EXERCISE DATA:
####
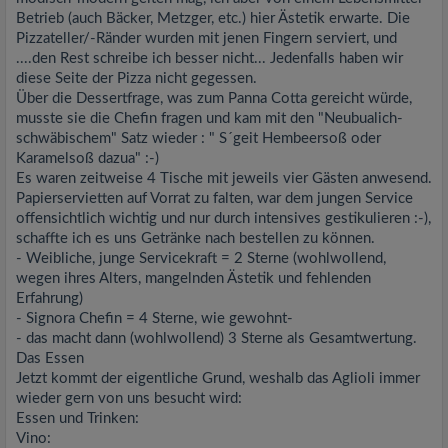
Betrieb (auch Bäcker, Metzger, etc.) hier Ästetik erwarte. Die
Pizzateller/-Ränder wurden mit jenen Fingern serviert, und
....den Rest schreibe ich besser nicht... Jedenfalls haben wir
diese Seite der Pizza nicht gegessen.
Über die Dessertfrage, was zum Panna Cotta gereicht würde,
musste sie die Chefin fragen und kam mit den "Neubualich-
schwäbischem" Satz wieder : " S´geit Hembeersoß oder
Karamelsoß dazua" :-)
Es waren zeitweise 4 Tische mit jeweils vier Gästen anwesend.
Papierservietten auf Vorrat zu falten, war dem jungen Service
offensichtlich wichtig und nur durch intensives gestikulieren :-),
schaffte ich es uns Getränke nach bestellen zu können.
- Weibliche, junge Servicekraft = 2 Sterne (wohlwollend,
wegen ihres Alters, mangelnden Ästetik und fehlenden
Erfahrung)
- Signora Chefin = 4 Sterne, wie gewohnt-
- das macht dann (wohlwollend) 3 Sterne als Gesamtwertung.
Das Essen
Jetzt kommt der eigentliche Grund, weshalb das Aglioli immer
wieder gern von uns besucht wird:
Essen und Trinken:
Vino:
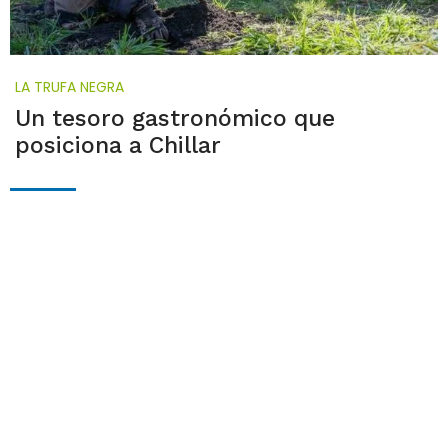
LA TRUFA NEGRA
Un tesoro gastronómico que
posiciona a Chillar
####
WHAT IS EXPECTED: Please state how many lines of the listing contain the string "Chefin". Give only that number.

RESULT FOR THIS EXERCISE: 2